Repeat the listing below in full, keeping every character as it is.

--- Information shown ---
"""

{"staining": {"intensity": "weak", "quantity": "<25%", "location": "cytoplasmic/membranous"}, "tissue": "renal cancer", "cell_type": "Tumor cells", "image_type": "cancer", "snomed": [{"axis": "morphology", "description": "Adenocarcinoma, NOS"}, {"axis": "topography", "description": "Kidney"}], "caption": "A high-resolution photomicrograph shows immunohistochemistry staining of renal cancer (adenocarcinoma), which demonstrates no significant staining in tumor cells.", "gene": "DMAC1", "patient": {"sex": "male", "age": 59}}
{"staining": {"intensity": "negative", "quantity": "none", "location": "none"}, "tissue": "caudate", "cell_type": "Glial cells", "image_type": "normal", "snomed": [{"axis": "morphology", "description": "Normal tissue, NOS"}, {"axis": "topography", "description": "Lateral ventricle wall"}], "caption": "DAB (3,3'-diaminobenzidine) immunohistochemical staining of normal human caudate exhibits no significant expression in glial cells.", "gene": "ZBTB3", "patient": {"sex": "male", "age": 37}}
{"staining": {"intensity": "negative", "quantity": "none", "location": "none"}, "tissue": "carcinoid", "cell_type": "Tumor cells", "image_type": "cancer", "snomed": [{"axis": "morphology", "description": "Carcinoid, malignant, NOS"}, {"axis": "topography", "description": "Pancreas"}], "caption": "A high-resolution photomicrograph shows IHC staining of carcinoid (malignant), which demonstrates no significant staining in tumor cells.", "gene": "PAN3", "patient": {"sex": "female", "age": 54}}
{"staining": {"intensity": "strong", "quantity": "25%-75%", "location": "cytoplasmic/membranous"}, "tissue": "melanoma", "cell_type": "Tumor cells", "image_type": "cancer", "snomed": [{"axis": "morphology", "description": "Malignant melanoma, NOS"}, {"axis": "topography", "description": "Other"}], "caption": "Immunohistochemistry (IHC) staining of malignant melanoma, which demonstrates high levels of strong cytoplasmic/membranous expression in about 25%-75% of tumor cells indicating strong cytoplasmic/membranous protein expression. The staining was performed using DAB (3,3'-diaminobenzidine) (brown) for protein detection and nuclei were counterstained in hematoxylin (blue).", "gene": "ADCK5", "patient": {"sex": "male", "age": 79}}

"""

--- Answer ---
{"staining": {"intensity": "weak", "quantity": "<25%", "location": "cytoplasmic/membranous"}, "tissue": "renal cancer", "cell_type": "Tumor cells", "image_type": "cancer", "snomed": [{"axis": "morphology", "description": "Adenocarcinoma, NOS"}, {"axis": "topography", "description": "Kidney"}], "caption": "A high-resolution photomicrograph shows immunohistochemistry staining of renal cancer (adenocarcinoma), which demonstrates no significant staining in tumor cells.", "gene": "DMAC1", "patient": {"sex": "male", "age": 59}}
{"staining": {"intensity": "negative", "quantity": "none", "location": "none"}, "tissue": "caudate", "cell_type": "Glial cells", "image_type": "normal", "snomed": [{"axis": "morphology", "description": "Normal tissue, NOS"}, {"axis": "topography", "description": "Lateral ventricle wall"}], "caption": "DAB (3,3'-diaminobenzidine) immunohistochemical staining of normal human caudate exhibits no significant expression in glial cells.", "gene": "ZBTB3", "patient": {"sex": "male", "age": 37}}
{"staining": {"intensity": "negative", "quantity": "none", "location": "none"}, "tissue": "carcinoid", "cell_type": "Tumor cells", "image_type": "cancer", "snomed": [{"axis": "morphology", "description": "Carcinoid, malignant, NOS"}, {"axis": "topography", "description": "Pancreas"}], "caption": "A high-resolution photomicrograph shows IHC staining of carcinoid (malignant), which demonstrates no significant staining in tumor cells.", "gene": "PAN3", "patient": {"sex": "female", "age": 54}}
{"staining": {"intensity": "strong", "quantity": "25%-75%", "location": "cytoplasmic/membranous"}, "tissue": "melanoma", "cell_type": "Tumor cells", "image_type": "cancer", "snomed": [{"axis": "morphology", "description": "Malignant melanoma, NOS"}, {"axis": "topography", "description": "Other"}], "caption": "Immunohistochemistry (IHC) staining of malignant melanoma, which demonstrates high levels of strong cytoplasmic/membranous expression in about 25%-75% of tumor cells indicating strong cytoplasmic/membranous protein expression. The staining was performed using DAB (3,3'-diaminobenzidine) (brown) for protein detection and nuclei were counterstained in hematoxylin (blue).", "gene": "ADCK5", "patient": {"sex": "male", "age": 79}}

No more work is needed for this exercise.